Experience Classicsonline


Like a nostalgic fragrance slowly released the Ireland Piano Concerto saunters in. It is the least heroic of concerto starts. With it John Lenehan carillons his way into the fourth volume in his long-spaced Ireland survey on Naxos. The earlier piano solo volumes are 8.553700, 8.553889 and 8.570461.
 
The Concerto is a relaxed floral extravagance, for the most part languid, but at under 24:50 it does not test the patience. The middle movement seems to drift between anticipations of Finzi, pre-echoes of These Things Shall be and Elgar's Serenade. The finale discovers rhythmic grit but plays along in the manner of a Divertimento.
 
The magical Legend is cut from a different cloth.

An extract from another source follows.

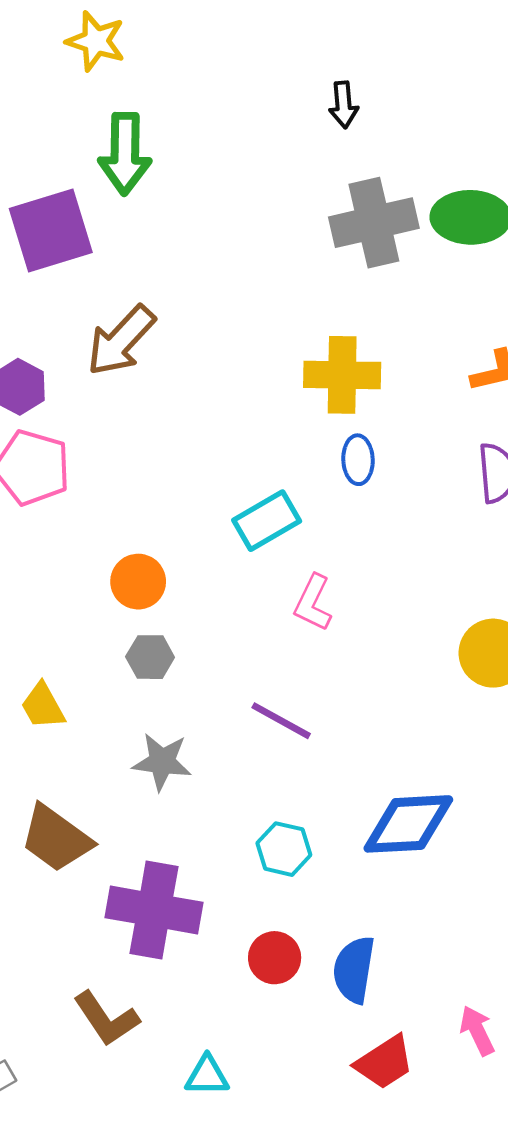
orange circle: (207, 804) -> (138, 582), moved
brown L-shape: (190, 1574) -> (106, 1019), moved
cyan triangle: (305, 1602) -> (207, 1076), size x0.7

It's more than a decade later for a start and Ireland has for a while abandoned pattering jocularity and floral byways. In their place he probes ancient rites and arcana. It's the stuff of Merlin's enchantments and M.R. James. The whole thing is dark and sinister - nothing remotely consolatory here. Its companions under the skin might be Bax's Second Northern Ballad and Saga Fragment and Miaskovsky's 13th Symphony but truth to tell I have never heard anything quite like it.
 
Both works receive attentive, indeed rapt, performances as one would anticipate. John Wilson is a well-experienced English music practitioner. His Ireland volume for the Halle label complements this one: The Forgotten Rite, Satyricon Overture, The Overlanders Suite, A London Overture and Epic March (CD HLL 7523).
 
There are many alternatives to the Concerto but none coupled in this way with the piano at the centre. Chandos have Eric Parkin with Bryden Thomson. Lyrita offer Boult and Parkin from the 1960s analogue era. Somm give us Mark Bebbington - something of a star as I know from hearing him play the concerto in Worthing a couple of years ago. The concerto has also been recorded in the 1950s by Eileen Joyce. Of all these I rather like the Thomson disc on Chandos. That's not the issue here as the coupling differs - direct comparisons are just not feasible.
 
The remaining 40 or so minutes - a generous helping - return us to Lenehan's embrace with the solo piano music. He at the same time presents two Ireland premieres on disc: the 1896 Pastoral and the very short Indian Summer, 1932. The First Rhapsody - not to be confused with the later mature darkly psychological Rhapsody - is a sturdy Lisztian piece of bravura with a shadowed dramatic core. Pastoral is a work in which the tension between a Brahmsian mien and the incipient call of the English countryside can be felt. Indian Summer is a mature pastoral vista which was later revised as The Cherry Tree in which form it appeared as part of the little suite Green Ways. It is a calming piece in which drama emerges in swirls, ripples and whorls of piano decoration. The three movement A Sea Idyll is early but is not without the light that was to make his mature music so fragrantly distinctive. The Three Dances of 1913 are, by contrast, rather ordinary and simple if neatly turned. They could perhaps have been penned by German or any one of a hundred purveyors of salon fillers. A case of curiosity satisfied but nothing special.
 
The densely informative notes are by Ireland specialist Fiona Richards. 

This is a generously filled disc addressing gaps and introducing good versions of the Concerto and Legend.